Confronted with the horrific truth on many levels, Oedipus is placed in an impossible reality. He acquires a sense of the pathetic because he is exposed to be a frail human being. He understands that the truth and his role in it are both horrific. He has married his mother and killed his father. Oedipus has also recognized that he has experienced a painful reversal. From the king who swore to go to the ends of the earth to find the source responsible for the plague that has besieged his people, he has realized that he is the source of their pain. Oedipus as both man and ruler has been exposed as a frail human on both professional and personal levels.
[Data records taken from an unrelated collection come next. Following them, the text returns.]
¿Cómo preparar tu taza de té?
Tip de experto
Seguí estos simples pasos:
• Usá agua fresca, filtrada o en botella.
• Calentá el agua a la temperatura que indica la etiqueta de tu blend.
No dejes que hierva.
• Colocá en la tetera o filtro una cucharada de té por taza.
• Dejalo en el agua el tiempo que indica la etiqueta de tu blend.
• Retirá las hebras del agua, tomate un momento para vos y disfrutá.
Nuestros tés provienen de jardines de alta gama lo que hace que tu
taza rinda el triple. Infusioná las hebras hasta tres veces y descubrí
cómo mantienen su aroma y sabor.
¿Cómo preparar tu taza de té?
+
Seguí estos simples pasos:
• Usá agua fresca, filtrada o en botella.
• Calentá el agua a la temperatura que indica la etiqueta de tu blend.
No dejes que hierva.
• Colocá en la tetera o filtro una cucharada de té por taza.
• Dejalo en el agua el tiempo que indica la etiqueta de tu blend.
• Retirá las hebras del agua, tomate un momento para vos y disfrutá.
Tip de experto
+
This instant, a threshold of painful revelation, is a reality from which he cannot escape:
For he removed from her garment the golden
brooches which she was wearing; he lifted them
and struck the sockets of his own eyes,
shouting that they would not see either the evils
he had suffered or the evils he had done,
now only in darkness could they see those whom
they must not see, in darkness could they mistake
those whom they wanted to recognize.
The act of Oedipus blinding himself is reflective of both the magnitude of his transgression as well as his acceptance of responsibility. Oedipus is not able to live without taking some significant action. Since "the evils he had done" were committed with full eyesight, it is symbolic that he blinds himself. Being devoid of physical sight, the implication is that Oedipus has gained a sense of internal sight that represents wisdom. The myopia that he possessed when he had sight has now been replaced with a new type of sight that is not physical, but transcendent. Oedipus' acknowledgement of his condition is evident in his addressing the Chorus as well as the audience: "For why must I see, /I for whom no sight is sweet?" Oedipus has the understanding that physicality and temporality is not as important as that which is transcendent and universal. The actions of the human being have to be seen in a larger context. Reflective of Teiresias' words, in blinding himself Oedipus recognizes that wisdom must be worthwhile to the wise. This extends to the symbolic relevance of Oedipus blinding himself.
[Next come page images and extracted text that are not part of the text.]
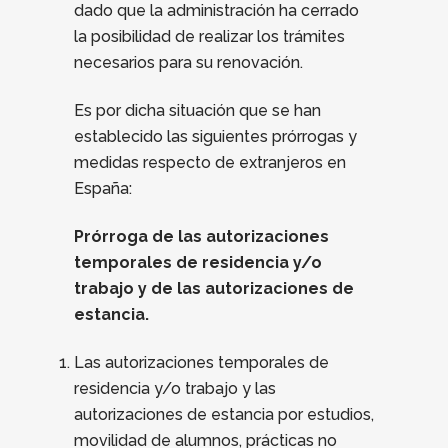
dado que la administración ha cerrado
la posibilidad de realizar los trámites
necesarios para su renovación.
Es por dicha situación que se han
establecido las siguientes prórrogas y
medidas respecto de extranjeros en
España:
Prórroga de las autorizaciones
temporales de residencia y/o
trabajo y de las autorizaciones de
estancia.
Las autorizaciones temporales de
residencia y/o trabajo y las
autorizaciones de estancia por estudios,
movilidad de alumnos, prácticas no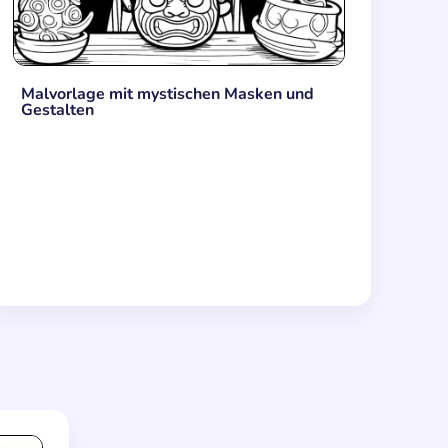
Malvorlage mit mystischen Masken und
Gestalten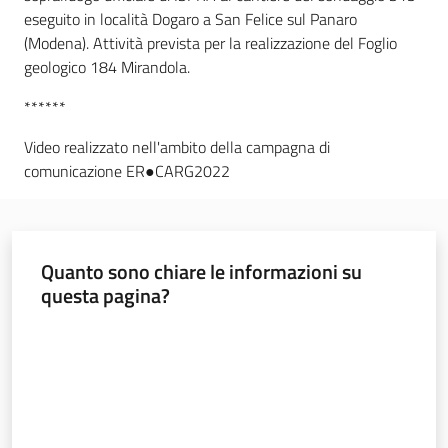
eseguito in località Dogaro a San Felice sul Panaro
(Modena). Attività prevista per la realizzazione del Foglio
geologico 184 Mirandola.
******
Video realizzato nell'ambito della campagna di
comunicazione ER●CARG2022
Quanto sono chiare le informazioni su
questa pagina?
Valuta da 1 a 5 stelle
Another reason why Oedipus' act of blinding himself is so symbolic is that it causes him to see that which is important. After blinding himself, Oedipus is no longer interested in claims of power and discovering temporal notions of human truth. Rather, he clearly sees that which is important in his devotion to his daughters. He finally "sees" that which is meaningful:
My children, where are you? Come here, come
to these hands of mine that are siblings to yours,
hands that brought to this sad state the once
bright eyes of your begetting father,
who, children, neither seeing nor knowing was
proved your father from the same place he himself sprang.
And I weep for you, although I cannot see you;
contemplating the bitterness of your lives,
the sort of life men will force you to live.
While "the bright eyes" are gone, there is a new sight which has emerged. This sight recognizes the universal elements that defines consciousness. It took Oedipus losing his physical sight to gain this metaphysical one. Due to this, Oedipus' actions are symbolic to understanding in human consciousness. The suffering that comes as a result of knowledge enables a new, symbolic form of sight to emerge.